- **REQUIRED ACTION**
Only these lines of the data below are wanted: the one with "fx=384.6 fy=384.6 cx=383.7", the one with "For the box", and any lines between them, each repeated exactly.

- **DATA SHOWN**
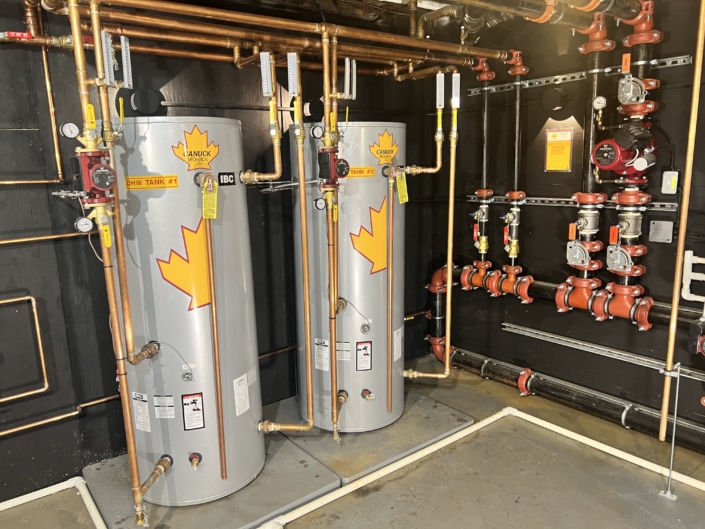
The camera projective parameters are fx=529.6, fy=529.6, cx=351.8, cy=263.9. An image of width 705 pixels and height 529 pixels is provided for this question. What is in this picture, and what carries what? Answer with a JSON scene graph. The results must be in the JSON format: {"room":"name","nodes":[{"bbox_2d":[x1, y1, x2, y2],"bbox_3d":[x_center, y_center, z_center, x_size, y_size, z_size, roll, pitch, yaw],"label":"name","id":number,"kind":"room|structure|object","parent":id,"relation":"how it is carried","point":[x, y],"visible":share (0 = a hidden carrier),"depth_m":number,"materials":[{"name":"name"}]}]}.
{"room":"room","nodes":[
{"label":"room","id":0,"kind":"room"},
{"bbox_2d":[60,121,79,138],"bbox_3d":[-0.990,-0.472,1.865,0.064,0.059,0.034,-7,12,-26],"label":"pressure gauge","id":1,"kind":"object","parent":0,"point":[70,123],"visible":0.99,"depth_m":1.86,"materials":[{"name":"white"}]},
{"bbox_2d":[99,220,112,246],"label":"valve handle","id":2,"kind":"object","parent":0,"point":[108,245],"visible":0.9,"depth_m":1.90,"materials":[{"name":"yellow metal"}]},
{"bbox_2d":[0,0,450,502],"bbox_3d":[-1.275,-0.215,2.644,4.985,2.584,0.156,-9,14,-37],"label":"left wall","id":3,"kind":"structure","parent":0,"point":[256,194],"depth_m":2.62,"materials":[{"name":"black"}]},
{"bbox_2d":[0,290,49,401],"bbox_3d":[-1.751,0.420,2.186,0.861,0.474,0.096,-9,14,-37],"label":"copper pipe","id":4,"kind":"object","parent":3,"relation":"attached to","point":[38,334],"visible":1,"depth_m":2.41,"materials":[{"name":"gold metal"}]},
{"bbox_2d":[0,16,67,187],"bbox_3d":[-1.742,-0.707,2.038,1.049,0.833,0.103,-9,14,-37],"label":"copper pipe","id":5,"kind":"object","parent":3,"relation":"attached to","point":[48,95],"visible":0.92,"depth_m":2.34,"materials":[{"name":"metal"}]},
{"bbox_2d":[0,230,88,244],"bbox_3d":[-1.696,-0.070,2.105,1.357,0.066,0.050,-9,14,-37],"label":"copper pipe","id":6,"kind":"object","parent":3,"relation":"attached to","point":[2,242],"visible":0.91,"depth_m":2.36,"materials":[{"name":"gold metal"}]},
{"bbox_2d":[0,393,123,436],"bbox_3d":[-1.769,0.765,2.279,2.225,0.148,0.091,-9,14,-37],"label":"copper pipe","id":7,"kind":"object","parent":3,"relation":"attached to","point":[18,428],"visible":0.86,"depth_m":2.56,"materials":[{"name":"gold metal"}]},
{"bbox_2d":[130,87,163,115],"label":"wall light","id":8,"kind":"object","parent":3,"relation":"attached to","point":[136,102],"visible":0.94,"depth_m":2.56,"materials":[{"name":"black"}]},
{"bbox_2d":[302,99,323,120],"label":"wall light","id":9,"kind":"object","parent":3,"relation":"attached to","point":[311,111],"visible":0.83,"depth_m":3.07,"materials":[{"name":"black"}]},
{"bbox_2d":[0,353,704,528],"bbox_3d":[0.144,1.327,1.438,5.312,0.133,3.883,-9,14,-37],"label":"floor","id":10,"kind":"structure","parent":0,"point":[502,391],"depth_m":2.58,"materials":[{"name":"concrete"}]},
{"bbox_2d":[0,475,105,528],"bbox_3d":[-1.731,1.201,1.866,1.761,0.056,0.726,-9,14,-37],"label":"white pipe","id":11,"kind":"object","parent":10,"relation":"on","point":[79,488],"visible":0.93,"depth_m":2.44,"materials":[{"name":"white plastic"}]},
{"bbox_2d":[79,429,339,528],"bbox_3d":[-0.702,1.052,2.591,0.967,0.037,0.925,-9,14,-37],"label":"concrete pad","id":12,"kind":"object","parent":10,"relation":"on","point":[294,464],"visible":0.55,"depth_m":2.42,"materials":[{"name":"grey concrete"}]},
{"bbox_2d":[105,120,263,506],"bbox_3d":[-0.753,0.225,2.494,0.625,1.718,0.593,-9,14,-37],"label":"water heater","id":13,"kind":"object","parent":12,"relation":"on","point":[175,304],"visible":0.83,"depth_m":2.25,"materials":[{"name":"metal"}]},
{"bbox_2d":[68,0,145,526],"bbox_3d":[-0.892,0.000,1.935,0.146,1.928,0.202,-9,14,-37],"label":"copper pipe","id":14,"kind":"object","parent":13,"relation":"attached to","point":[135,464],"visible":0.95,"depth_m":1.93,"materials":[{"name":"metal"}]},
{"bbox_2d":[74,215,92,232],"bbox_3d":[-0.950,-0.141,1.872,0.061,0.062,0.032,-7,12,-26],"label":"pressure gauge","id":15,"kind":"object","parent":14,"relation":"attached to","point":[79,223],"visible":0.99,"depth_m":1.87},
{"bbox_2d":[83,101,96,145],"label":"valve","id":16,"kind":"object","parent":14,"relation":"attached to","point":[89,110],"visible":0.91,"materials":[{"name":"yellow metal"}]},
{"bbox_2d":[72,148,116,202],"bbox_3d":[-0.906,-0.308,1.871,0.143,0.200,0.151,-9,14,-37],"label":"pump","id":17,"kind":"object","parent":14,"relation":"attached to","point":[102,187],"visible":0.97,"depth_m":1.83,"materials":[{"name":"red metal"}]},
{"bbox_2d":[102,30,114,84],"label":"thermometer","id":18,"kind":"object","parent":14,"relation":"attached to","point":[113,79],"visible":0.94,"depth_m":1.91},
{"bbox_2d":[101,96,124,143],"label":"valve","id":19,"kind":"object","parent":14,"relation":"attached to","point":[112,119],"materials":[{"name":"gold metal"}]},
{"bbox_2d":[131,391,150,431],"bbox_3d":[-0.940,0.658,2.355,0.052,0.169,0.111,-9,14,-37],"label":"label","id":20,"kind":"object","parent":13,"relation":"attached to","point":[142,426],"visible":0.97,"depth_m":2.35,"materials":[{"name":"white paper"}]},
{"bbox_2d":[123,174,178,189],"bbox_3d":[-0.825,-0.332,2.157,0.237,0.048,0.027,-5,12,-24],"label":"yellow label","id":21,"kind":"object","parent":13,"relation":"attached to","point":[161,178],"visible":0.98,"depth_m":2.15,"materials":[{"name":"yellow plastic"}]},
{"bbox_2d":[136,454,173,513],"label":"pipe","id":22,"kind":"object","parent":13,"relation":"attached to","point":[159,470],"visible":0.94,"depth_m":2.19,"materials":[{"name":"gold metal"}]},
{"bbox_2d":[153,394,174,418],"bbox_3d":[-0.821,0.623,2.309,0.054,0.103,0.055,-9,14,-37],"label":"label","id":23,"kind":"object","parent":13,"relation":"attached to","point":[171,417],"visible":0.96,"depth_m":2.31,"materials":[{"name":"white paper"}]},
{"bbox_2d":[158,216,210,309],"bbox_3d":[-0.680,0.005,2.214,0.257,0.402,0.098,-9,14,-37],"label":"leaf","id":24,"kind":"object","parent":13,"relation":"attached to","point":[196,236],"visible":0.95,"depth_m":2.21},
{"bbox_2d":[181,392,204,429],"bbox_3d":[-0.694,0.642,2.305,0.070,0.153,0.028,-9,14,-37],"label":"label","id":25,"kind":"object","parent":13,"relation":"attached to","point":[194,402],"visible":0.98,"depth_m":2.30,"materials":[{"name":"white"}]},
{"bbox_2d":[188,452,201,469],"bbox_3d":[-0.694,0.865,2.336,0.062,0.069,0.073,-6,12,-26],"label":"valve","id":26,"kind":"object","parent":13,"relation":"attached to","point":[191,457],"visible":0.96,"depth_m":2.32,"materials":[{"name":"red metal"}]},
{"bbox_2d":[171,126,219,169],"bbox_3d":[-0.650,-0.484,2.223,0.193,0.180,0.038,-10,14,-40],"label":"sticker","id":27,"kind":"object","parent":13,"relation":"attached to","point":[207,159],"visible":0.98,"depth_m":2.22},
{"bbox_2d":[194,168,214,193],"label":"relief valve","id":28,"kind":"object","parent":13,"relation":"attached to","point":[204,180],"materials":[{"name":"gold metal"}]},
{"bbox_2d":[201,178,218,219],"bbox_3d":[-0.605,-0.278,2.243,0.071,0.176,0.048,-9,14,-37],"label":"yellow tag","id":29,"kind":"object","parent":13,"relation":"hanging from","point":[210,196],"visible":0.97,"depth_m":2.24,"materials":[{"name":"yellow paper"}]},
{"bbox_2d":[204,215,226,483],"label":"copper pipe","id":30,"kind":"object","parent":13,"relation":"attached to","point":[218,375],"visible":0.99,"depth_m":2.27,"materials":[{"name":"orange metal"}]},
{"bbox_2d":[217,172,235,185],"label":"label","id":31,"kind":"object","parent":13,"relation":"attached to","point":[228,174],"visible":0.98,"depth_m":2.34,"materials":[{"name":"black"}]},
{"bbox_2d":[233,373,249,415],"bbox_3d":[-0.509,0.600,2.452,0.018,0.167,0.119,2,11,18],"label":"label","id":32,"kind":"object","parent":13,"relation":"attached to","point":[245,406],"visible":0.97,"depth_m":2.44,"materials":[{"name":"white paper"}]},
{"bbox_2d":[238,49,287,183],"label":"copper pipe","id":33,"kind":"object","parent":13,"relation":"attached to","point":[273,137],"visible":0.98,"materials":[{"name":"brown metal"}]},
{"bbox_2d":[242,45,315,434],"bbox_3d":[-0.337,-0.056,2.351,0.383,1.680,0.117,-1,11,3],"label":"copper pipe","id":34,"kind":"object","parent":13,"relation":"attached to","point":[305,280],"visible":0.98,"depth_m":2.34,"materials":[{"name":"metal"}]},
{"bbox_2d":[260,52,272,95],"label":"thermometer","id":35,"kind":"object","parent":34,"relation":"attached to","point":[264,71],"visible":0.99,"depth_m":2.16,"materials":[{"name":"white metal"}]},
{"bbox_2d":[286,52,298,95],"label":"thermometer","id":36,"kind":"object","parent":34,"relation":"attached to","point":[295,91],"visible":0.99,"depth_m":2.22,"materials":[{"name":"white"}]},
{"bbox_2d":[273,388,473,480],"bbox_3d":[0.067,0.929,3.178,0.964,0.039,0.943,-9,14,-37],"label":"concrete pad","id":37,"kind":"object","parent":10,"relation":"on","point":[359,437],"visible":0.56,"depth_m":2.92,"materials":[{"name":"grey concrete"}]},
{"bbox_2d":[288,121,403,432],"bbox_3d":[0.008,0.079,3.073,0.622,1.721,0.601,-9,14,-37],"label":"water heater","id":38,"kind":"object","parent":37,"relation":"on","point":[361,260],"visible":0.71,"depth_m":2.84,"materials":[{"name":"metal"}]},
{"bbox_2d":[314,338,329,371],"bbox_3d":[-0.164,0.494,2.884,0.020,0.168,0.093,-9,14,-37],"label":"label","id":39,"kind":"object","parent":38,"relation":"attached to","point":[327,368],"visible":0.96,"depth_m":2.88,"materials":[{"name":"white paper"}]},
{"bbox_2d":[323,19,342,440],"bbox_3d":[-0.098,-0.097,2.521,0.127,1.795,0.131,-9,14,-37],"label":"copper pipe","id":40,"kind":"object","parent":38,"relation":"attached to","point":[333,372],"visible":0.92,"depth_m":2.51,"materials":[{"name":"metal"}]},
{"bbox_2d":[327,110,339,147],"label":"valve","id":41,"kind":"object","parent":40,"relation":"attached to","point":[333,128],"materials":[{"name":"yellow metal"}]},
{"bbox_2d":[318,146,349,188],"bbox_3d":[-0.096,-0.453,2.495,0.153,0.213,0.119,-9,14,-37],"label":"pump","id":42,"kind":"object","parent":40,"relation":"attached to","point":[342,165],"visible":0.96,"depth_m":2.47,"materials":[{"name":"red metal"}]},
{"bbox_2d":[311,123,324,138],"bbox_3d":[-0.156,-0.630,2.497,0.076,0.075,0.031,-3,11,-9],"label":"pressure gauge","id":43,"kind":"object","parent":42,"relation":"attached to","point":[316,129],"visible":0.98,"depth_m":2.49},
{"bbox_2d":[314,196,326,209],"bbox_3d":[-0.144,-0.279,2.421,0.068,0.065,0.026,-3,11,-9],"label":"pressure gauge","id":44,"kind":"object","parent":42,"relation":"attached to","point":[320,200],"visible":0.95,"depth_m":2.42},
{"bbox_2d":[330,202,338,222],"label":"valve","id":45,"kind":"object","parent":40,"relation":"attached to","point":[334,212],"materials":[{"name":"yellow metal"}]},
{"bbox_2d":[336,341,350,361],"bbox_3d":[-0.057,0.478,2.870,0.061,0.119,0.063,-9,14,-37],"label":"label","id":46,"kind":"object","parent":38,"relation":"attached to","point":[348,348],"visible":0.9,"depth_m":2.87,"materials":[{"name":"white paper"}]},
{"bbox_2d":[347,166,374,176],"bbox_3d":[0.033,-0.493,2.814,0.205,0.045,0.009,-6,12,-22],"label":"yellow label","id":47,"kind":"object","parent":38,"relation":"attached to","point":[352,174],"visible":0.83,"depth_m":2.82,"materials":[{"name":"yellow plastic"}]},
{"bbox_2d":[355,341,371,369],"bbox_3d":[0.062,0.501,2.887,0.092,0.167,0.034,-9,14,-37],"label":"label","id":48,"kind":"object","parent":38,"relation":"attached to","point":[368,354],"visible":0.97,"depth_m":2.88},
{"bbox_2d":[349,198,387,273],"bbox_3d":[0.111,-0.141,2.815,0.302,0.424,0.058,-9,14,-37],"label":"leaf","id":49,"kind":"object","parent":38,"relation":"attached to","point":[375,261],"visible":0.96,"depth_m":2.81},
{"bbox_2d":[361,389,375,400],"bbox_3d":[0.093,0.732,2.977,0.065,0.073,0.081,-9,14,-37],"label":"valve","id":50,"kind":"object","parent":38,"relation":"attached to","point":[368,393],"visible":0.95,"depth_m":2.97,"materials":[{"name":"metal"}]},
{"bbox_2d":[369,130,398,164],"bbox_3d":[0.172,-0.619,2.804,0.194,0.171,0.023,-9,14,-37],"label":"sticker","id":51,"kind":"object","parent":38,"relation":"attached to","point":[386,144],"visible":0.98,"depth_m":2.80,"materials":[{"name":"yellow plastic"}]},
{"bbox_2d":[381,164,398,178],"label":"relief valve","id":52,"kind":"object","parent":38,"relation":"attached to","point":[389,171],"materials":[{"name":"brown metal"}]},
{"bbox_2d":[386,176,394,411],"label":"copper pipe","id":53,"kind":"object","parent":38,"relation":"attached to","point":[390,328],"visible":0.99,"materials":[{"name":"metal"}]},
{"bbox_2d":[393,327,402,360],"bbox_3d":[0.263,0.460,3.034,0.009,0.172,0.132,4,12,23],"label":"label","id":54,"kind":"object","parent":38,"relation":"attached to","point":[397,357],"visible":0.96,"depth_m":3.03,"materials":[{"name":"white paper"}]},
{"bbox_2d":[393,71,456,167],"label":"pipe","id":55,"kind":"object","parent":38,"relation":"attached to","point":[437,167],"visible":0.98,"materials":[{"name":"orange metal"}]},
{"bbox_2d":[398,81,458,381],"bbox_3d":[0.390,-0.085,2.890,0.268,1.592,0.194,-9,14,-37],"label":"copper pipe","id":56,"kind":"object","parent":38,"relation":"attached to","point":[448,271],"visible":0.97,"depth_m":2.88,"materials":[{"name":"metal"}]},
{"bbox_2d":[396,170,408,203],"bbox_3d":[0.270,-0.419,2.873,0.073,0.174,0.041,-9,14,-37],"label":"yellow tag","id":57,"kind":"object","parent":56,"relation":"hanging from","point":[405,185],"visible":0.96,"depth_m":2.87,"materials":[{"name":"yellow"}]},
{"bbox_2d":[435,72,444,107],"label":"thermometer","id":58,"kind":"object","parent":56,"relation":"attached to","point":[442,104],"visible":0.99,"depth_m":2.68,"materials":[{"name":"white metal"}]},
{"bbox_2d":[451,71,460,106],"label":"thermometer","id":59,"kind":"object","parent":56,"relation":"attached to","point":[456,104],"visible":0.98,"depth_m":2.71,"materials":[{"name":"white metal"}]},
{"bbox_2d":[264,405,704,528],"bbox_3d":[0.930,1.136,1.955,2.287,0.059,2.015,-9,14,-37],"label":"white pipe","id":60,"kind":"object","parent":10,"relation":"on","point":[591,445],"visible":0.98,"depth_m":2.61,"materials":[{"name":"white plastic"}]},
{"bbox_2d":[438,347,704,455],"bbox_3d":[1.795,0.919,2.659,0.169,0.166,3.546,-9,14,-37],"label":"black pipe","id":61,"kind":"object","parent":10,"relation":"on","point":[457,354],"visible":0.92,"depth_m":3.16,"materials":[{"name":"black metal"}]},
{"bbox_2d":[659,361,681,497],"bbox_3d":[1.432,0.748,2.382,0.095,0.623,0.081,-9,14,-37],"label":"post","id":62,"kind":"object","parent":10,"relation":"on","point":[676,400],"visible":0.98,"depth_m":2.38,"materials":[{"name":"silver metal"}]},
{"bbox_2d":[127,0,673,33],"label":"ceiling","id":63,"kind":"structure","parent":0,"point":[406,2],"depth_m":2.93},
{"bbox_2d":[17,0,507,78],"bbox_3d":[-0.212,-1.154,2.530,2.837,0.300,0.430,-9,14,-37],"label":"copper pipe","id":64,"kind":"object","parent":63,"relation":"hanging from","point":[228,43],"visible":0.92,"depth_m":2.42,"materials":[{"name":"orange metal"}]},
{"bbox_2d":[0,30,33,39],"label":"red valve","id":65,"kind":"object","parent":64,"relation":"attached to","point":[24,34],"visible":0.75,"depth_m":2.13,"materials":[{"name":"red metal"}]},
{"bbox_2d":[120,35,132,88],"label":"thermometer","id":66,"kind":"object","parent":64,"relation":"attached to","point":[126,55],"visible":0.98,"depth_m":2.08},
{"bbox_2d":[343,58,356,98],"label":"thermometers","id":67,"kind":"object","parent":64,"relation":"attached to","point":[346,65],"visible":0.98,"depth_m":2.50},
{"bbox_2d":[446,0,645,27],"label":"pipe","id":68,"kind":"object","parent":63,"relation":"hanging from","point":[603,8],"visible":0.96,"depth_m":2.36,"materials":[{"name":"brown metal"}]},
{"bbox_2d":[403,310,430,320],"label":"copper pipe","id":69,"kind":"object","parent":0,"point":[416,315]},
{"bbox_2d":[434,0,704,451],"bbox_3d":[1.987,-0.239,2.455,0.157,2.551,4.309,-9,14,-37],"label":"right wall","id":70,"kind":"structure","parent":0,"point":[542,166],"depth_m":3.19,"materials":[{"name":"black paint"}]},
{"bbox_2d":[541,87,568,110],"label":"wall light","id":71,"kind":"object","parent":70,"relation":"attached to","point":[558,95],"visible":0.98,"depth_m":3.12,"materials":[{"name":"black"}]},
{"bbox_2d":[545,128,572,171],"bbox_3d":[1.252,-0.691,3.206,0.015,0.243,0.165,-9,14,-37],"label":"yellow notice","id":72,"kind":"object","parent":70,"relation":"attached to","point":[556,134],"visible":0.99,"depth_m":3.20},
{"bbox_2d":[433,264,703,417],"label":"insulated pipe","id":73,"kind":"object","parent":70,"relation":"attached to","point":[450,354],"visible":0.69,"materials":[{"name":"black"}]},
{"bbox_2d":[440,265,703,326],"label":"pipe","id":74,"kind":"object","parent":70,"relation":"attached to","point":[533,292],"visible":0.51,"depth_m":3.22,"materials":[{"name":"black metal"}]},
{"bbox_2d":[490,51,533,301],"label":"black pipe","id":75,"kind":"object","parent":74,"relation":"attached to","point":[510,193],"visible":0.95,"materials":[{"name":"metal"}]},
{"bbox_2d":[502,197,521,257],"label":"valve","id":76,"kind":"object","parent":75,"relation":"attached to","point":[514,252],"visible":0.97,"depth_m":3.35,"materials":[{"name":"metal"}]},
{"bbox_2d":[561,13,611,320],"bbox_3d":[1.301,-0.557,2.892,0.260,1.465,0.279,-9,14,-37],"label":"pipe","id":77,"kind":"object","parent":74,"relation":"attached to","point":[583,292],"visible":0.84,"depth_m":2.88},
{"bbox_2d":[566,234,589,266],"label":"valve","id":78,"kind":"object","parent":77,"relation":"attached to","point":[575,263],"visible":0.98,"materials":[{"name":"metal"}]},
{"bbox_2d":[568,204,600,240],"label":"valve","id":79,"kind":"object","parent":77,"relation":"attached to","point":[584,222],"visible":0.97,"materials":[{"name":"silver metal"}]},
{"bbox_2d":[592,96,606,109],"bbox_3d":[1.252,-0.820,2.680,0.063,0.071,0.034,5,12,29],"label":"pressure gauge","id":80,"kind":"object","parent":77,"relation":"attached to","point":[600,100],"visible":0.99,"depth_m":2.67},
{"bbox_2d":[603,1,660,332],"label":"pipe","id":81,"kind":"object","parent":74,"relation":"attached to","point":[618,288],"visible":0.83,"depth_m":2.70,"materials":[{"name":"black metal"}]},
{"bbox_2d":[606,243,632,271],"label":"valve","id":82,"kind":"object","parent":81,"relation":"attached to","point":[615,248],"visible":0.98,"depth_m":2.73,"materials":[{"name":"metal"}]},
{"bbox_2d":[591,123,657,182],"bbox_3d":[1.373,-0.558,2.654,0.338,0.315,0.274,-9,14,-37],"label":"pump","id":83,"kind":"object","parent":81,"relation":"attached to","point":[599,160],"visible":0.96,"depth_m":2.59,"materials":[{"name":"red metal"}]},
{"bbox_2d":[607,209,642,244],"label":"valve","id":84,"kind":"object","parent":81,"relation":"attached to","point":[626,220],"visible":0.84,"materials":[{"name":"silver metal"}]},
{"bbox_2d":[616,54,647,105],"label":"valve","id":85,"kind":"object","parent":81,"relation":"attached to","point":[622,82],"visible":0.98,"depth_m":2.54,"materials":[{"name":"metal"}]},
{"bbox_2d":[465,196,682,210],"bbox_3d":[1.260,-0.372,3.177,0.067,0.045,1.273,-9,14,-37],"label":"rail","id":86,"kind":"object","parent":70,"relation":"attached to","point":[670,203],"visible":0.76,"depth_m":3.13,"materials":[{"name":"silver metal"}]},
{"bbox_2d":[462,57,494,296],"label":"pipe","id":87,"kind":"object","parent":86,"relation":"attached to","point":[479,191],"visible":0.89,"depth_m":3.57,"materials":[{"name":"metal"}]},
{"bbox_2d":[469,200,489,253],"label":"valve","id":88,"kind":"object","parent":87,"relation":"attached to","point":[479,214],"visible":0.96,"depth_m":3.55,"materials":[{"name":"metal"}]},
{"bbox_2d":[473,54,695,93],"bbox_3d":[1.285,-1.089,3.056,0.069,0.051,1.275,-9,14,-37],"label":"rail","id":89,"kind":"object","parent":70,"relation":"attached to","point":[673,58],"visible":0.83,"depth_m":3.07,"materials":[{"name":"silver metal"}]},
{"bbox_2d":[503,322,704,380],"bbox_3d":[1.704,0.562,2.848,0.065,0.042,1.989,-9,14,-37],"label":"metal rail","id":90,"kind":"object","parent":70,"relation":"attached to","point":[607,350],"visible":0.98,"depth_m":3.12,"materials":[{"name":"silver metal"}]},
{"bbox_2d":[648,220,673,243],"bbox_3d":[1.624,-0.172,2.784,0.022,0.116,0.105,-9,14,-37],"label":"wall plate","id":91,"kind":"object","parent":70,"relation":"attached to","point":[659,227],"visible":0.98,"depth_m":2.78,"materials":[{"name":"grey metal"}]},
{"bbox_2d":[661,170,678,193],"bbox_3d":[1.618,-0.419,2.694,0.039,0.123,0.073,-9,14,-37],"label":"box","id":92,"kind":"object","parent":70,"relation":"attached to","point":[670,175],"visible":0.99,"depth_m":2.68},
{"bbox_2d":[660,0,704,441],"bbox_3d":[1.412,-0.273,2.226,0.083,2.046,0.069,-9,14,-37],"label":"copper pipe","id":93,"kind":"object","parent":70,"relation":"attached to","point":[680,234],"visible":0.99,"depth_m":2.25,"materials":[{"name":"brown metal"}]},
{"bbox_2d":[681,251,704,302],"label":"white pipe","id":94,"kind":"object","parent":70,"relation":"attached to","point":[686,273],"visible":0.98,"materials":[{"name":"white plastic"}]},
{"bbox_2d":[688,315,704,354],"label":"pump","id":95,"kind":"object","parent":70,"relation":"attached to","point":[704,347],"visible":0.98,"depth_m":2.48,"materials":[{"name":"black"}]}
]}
...
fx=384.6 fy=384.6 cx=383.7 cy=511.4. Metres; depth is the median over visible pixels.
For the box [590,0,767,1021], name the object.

- **RESPONSE TO THE EXERCISE**
fx=384.6 fy=384.6 cx=383.7 cy=511.4. Metres; depth is the median over visible pixels.
For the box [590,0,767,1021], name the object.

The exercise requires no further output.